I think I've just figured out why.

They're both huge music fans, lots of concerts, really wide experiences in genres, no lack of strongly-held opinions. Music is important, enough so that in her packing the family up to visit the ancestral home, she included her Bluetooth speaker and deployed it for background music frequently. Even though my dad's living room has a pretty ok stereo in it, the CD collection is hopeless and she probably doesn't know about our local public radio station devoted to pop/rock/cool music.

So why records? Because they are apex-musicvores and have decent mastery of the latest repro systems (alll engineered towards convenience), and the process of live music is what makes it so attractive, they're seeking to make their casual music more of an event.

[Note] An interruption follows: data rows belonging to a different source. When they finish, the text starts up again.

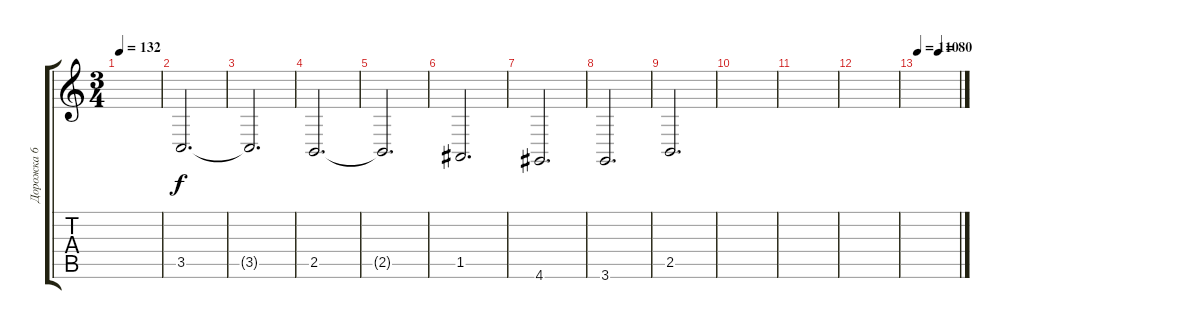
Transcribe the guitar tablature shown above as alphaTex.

\track ("Дорожка 6" "Дорожка 6") {instrument fiddle}
\staff {score tabs}
\tuning (E4 B3 G3 D3 A2 E2) {hide}
\ts (3 4)
\tempo 132
\clef g2
\ks c
|
3.5.2{d} |
3.5{t}.2{d} |
2.5.2{d} |
2.5{t}.2{d} |
1.5.2{d} |
4.6.2{d} |
3.6.2{d} |
2.5.2{d} |
|
|
|
\tempo 110
\tempo (80 0.5)
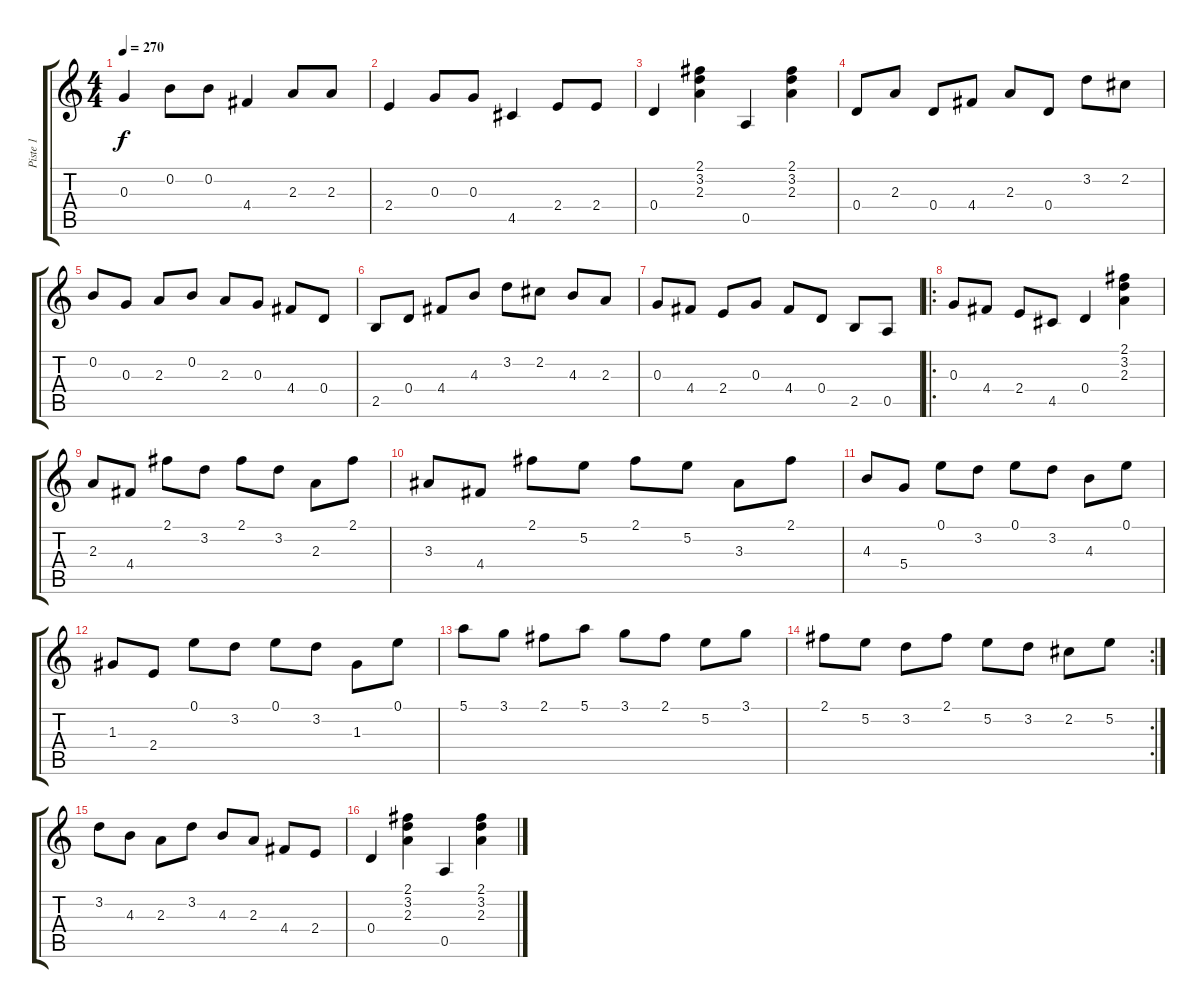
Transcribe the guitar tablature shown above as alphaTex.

Look at steampunk. It's successes are wrapping 21st C. tech in Victorian clothing. This skin can be deep enough to go beyond simple deception, but none have gone so far as to achieve the results of “The Difference Engine” a truly mechanically-powered digital-experience. I'd like to suggest that this esthetic is, in part, about making the effortless experience more important. Ideally, we want it no more difficult to achieve the task—say, turning on the laptop—but if we can do it with an ornate series of brass levers and push- pull tubes, that would be cooler!

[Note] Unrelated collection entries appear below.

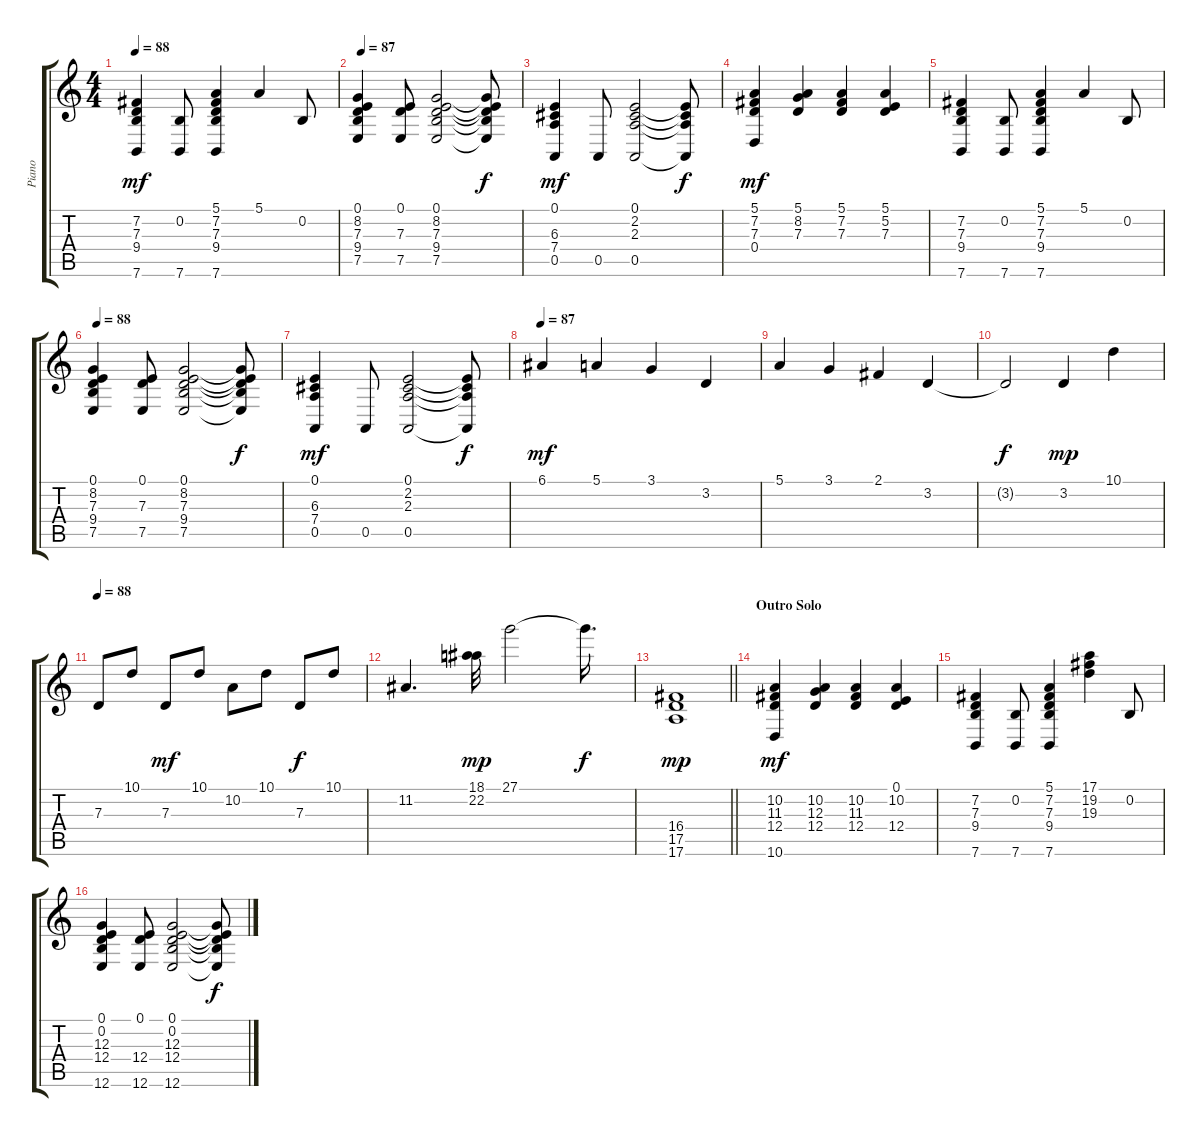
\track ("Piano" "Piano") {instrument acousticgrandpiano}
\staff {score tabs}
\tuning (E4 B3 G3 D3 A2 E2) {hide}
\ts (4 4)
\tempo 88
\clef g2
\ks c
(7.2 7.3 9.4 7.6).4{dy mf} (0.2 7.6).8 (5.1 7.2 7.3 9.4 7.6).4 5.1.4 0.2.8 |
\tempo 87
(0.1 8.2 7.3 9.4 7.5).4 (0.1 7.3 7.5).8 (0.1 8.2 7.3 9.4 7.5).2 (0.1{t} 8.2{t} 7.3{t} 9.4{t} 7.5{t}).8{dy f} |
(0.1 6.3 7.4 0.5).4{dy mf} 0.5.8 (0.1 2.2 2.3 0.5).2 (0.1{t} 2.2{t} 2.3{t} 0.5{t}).8{dy f} |
(5.1 7.2 7.3 0.4).4{dy mf} (5.1 8.2 7.3).4 (5.1 7.2 7.3).4 (5.1 5.2 7.3).4 |
(7.2 7.3 9.4 7.6).4 (0.2 7.6).8 (5.1 7.2 7.3 9.4 7.6).4 5.1.4 0.2.8 |
\tempo 88
(0.1 8.2 7.3 9.4 7.5).4 (0.1 7.3 7.5).8 (0.1 8.2 7.3 9.4 7.5).2 (0.1{t} 8.2{t} 7.3{t} 9.4{t} 7.5{t}).8{dy f} |
(0.1 6.3 7.4 0.5).4{dy mf} 0.5.8 (0.1 2.2 2.3 0.5).2 (0.1{t} 2.2{t} 2.3{t} 0.5{t}).8{dy f} |
\tempo 87
6.1.4{dy mf} 5.1.4 3.1.4 3.2.4 |
5.1.4 3.1.4 2.1.4 3.2.4 |
3.2{t}.2{dy f} 3.2.4{dy mp} 10.1.4 |
\tempo 88
7.3.8 10.1.8 7.3.8{dy mf} 10.1.8 10.2.8 10.1.8 7.3.8{dy f} 10.1.8 |
11.2.4{d} (18.1 22.2).32{dy mp} 27.1.2 27.1{t}.16{d dy f} |
\barLineRight lightlight
(16.4 17.5 17.6).1{dy mp} |
\section ("" "Outro Solo")
(10.2 11.3 12.4 10.6).4{dy mf} (10.2 12.3 12.4).4 (10.2 11.3 12.4).4 (0.1 10.2 12.4).4 |
(7.2 7.3 9.4 7.6).4 (0.2 7.6).8 (5.1 7.2 7.3 9.4 7.6).4 (17.1 19.2 19.3).4 0.2.8 |
(0.1 0.2 12.3 12.4 12.6).4 (0.1 12.4 12.6).8 (0.1 0.2 12.3 12.4 12.6).2 (0.1{t} 0.2{t} 12.3{t} 12.4{t} 12.6{t}).8{dy f}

I believe my sister and brother in law, having perfectly internalized the music-on-demand experience made by MP3's, now they want the little-jewel-on-blue-velvet. Both grew up in homes with easy access to recorded music, and look back on records for their experience. Nostalgia is at play here, as that explains they're forgetting record's shortcomings. But they want a stylized version of that experience, something like the advertisements that lead to the bachelor pad audio in “Down With Love”: a scene of lovers en-snuggled by the fire, sharing the lovely tunes from the stereo that blends-in and stands-out from the dark, mellow wood paneling.

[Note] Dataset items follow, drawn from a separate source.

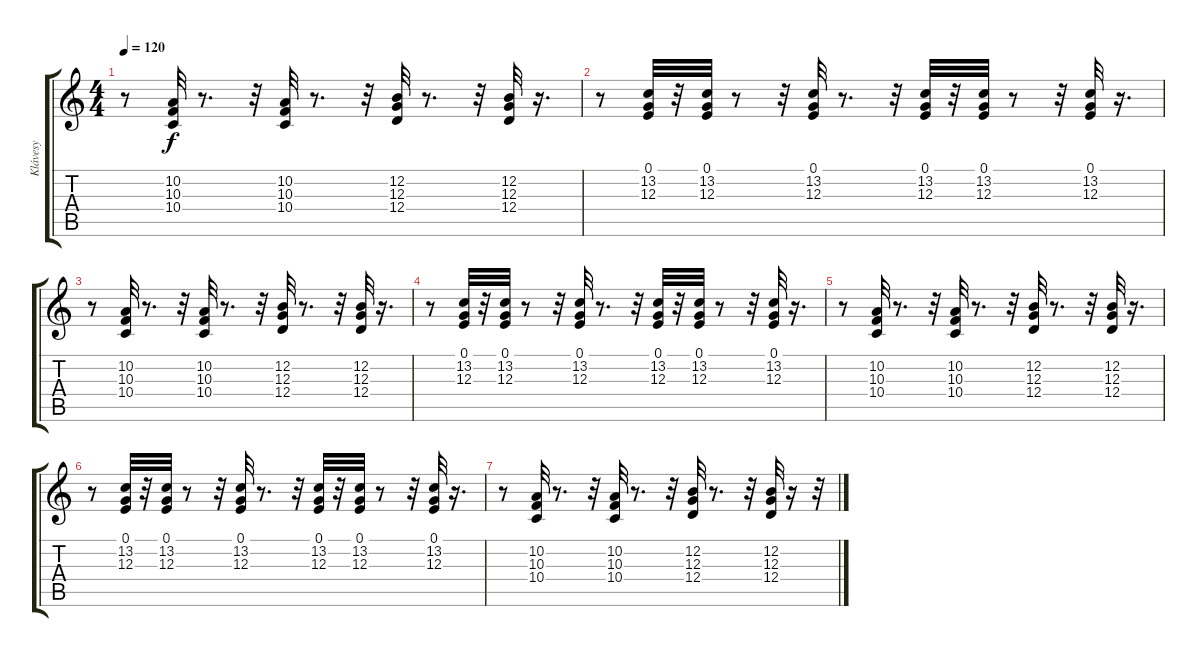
\track ("Klávesy" "Klávesy") {instrument pad3polysynth}
\staff {score tabs}
\tuning (E4 B3 G3 D3 A2 E2) {hide}
\ts (4 4)
\tempo 120
\clef g2
\ks c
r.8{dy f} (10.2 10.3 10.4).32 r.8{d} r.32 (10.2 10.3 10.4).32 r.8{d} r.32 (12.2 12.3 12.4).32 r.8{d} r.32 (12.2 12.3 12.4).32 r.16{d} |
r.8 (0.1 13.2 12.3).32 r.32 (0.1 13.2 12.3).32 r.8 r.32 (0.1 13.2 12.3).32 r.8{d} r.32 (0.1 13.2 12.3).32 r.32 (0.1 13.2 12.3).32 r.8 r.32 (0.1 13.2 12.3).32 r.16{d} |
r.8 (10.2 10.3 10.4).32 r.8{d} r.32 (10.2 10.3 10.4).32 r.8{d} r.32 (12.2 12.3 12.4).32 r.8{d} r.32 (12.2 12.3 12.4).32 r.16{d} |
r.8 (0.1 13.2 12.3).32 r.32 (0.1 13.2 12.3).32 r.8 r.32 (0.1 13.2 12.3).32 r.8{d} r.32 (0.1 13.2 12.3).32 r.32 (0.1 13.2 12.3).32 r.8 r.32 (0.1 13.2 12.3).32 r.16{d} |
r.8 (10.2 10.3 10.4).32 r.8{d} r.32 (10.2 10.3 10.4).32 r.8{d} r.32 (12.2 12.3 12.4).32 r.8{d} r.32 (12.2 12.3 12.4).32 r.16{d} |
r.8 (0.1 13.2 12.3).32 r.32 (0.1 13.2 12.3).32 r.8 r.32 (0.1 13.2 12.3).32 r.8{d} r.32 (0.1 13.2 12.3).32 r.32 (0.1 13.2 12.3).32 r.8 r.32 (0.1 13.2 12.3).32 r.16{d} |
r.8 (10.2 10.3 10.4).32 r.8{d} r.32 (10.2 10.3 10.4).32 r.8{d} r.32 (12.2 12.3 12.4).32 r.8{d} r.32 (12.2 12.3 12.4).32 r.16 r.32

They've never suffered embarrassment by a record skipping on-air when you ran for a quick bathroom stop. Never spent hours on a mix-tape or audio-bed, trying to remove transients at least 10x too small for the analog tools of the day, or one of my faves: to really demo a gigantic sound system just completed, we had to place the record player (a magnificently expensive example of the day, in a stunning field-case so it could travel to each new installation of these sound systems) in a closed room separated by two walls from the theater where we'd listen. Inside this little temple, the God of sound sat on a throne of cinder blocks to isolate it from any floor vibrations. Imagine coordinating through those walls, because if that needle dropped with the master mute off, 20,000 watts would've destroyed $250,000 worth of speakers. These are my experiences of records, so I can't see any romance.

But they never suffered at the hands of analog reproduction, or the few events have been smoothed by the long climb that we call living. And so their love of music wants expression in more than thumbing FFWD when shuffle chooses an off segue. Now I get that. In fact, now I might contribute to that. Since I went through those experiences, maybe I can contribute more than just some wax to put on the platter. I think I'll go do some research on turntables and see what's out there. Or go dig my old Technics out of storage and put a new cartridge on it: for its day (the apex just before the first front-loading CD players came on the market) this was the best ttbl a real person could have!